Saturday, 11 June 2011

Thorney Island


Crossing the bridge at Thornham Marina

The MOD gate to cross onto Thorney Island

Stanbury Point

Marsh channel

Stepping onto Pilsey Island

Pilsey Island

West coast path returning towards Emsworth

Reed beds in the late evening sun

Emsworth Deckhouses

Emsworth Marina

Park by the (pop-up cafe) scout hut — a path of bridges — The Great Deep creates the island — buzzer entry through the MOD gates — a cresting wave of hawthorns to Stanbury Point — MOD structures in the 'Forbidden Zone' — the constant rasping hum of landing microlights — creeping tide on Pilsey Island — memorial bench with a moving book of remembrance for a Gulf War veteran — serpentine grassy path to Wickor Point — reed beds aglow in the late light — not Potakabins nor loos, but Emsworth Deckhouses

Friday, 10 June 2011

Outdoor Photography: Island Journal Pt 14


In Outdoor Photography magazine, Issue 141, July 2011, T writes about St Mary's, Isles of Scilly.

Thursday, 9 June 2011

For sale: one remote Scottish island

The island of Taransay in the Outer Hebrides has been the site of many battles over the centuries but, sadly, most people know it purely as the location for the hugely popular BBC TV series Castaway

Over a decade after the BBC moved out, the island is up for sale.  For 
£2 million you could own a windswept patch of rock, bog and sand in the middle of the Atlantic.
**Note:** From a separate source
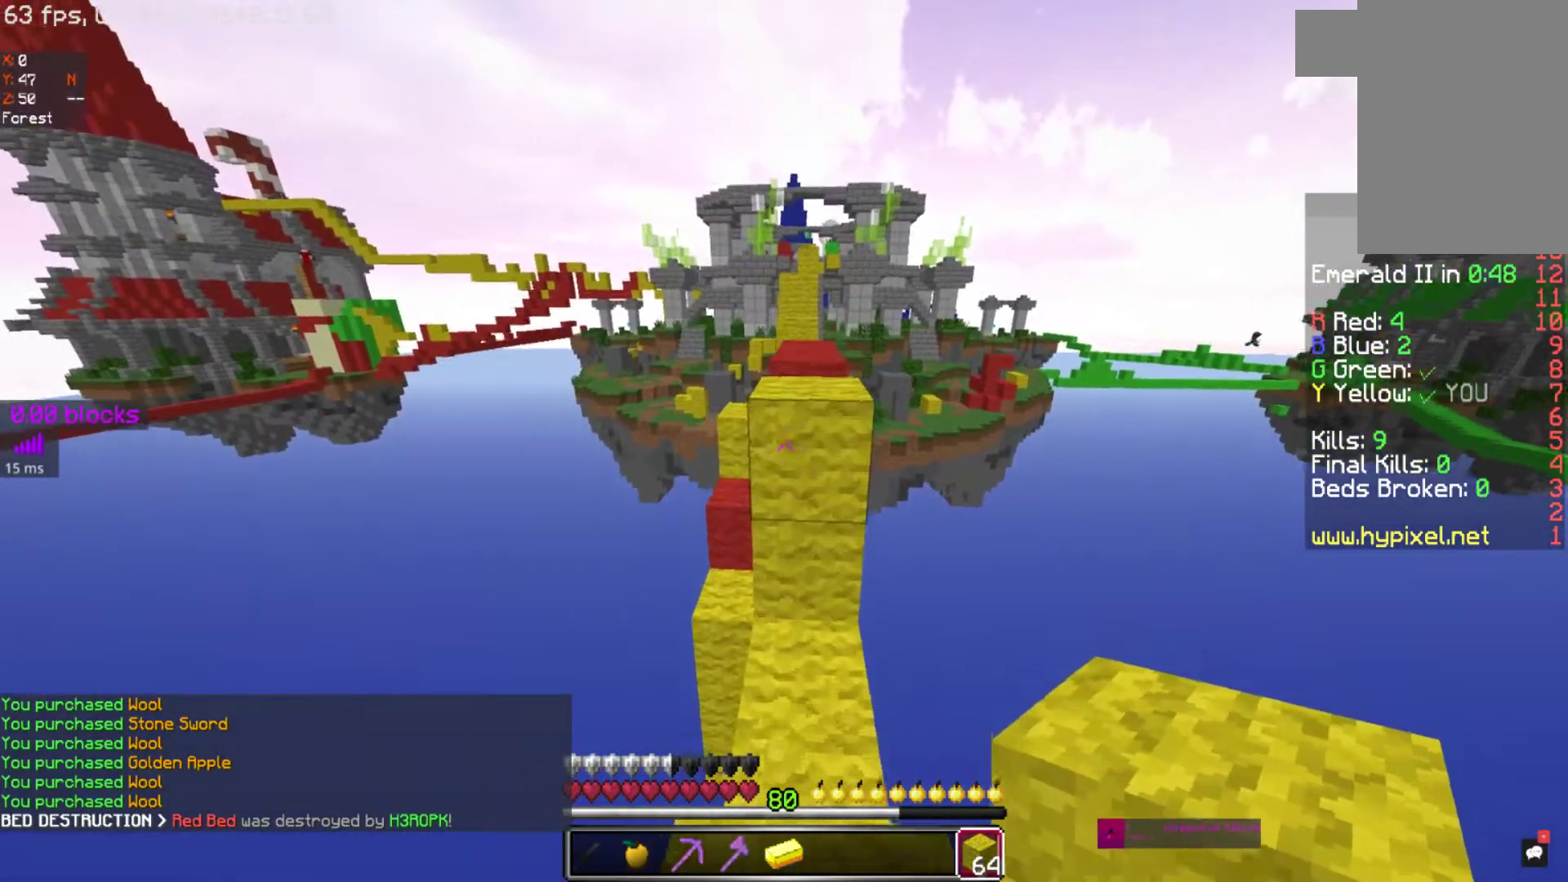
{"keys": ["w"], "mouse": [], "events": [[183, "space", "down"], [317, "space", "up"]]}
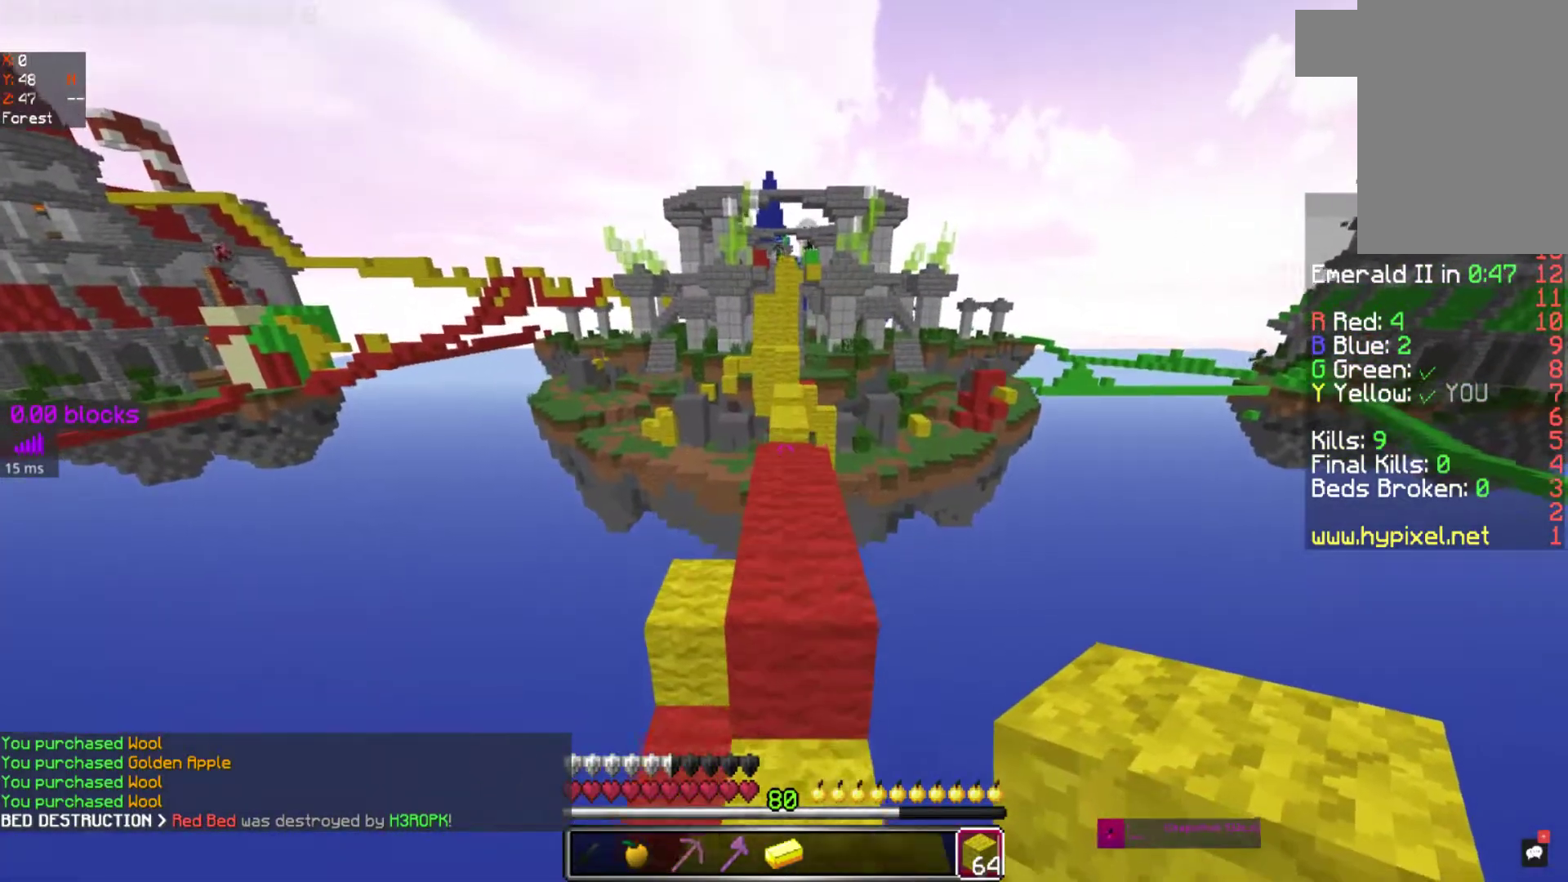
{"keys": ["w"], "mouse": [], "events": [[117, "space", "down"], [283, "space", "up"]]}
But before you get your wallet out, be aware that you might enter into a modern day battle with TV presenter Ben Fogle.

In all fairness, Ben has more reason to buy Taransay than most - while he may talk about 'the talc-white sandy beaches and turquoise waters' much of his devotion must surely derive from the fact that the island pretty much launched his TV career. 

Ben has hopes of turning the island into a wildlife reserve, and for that alone he gets my vote.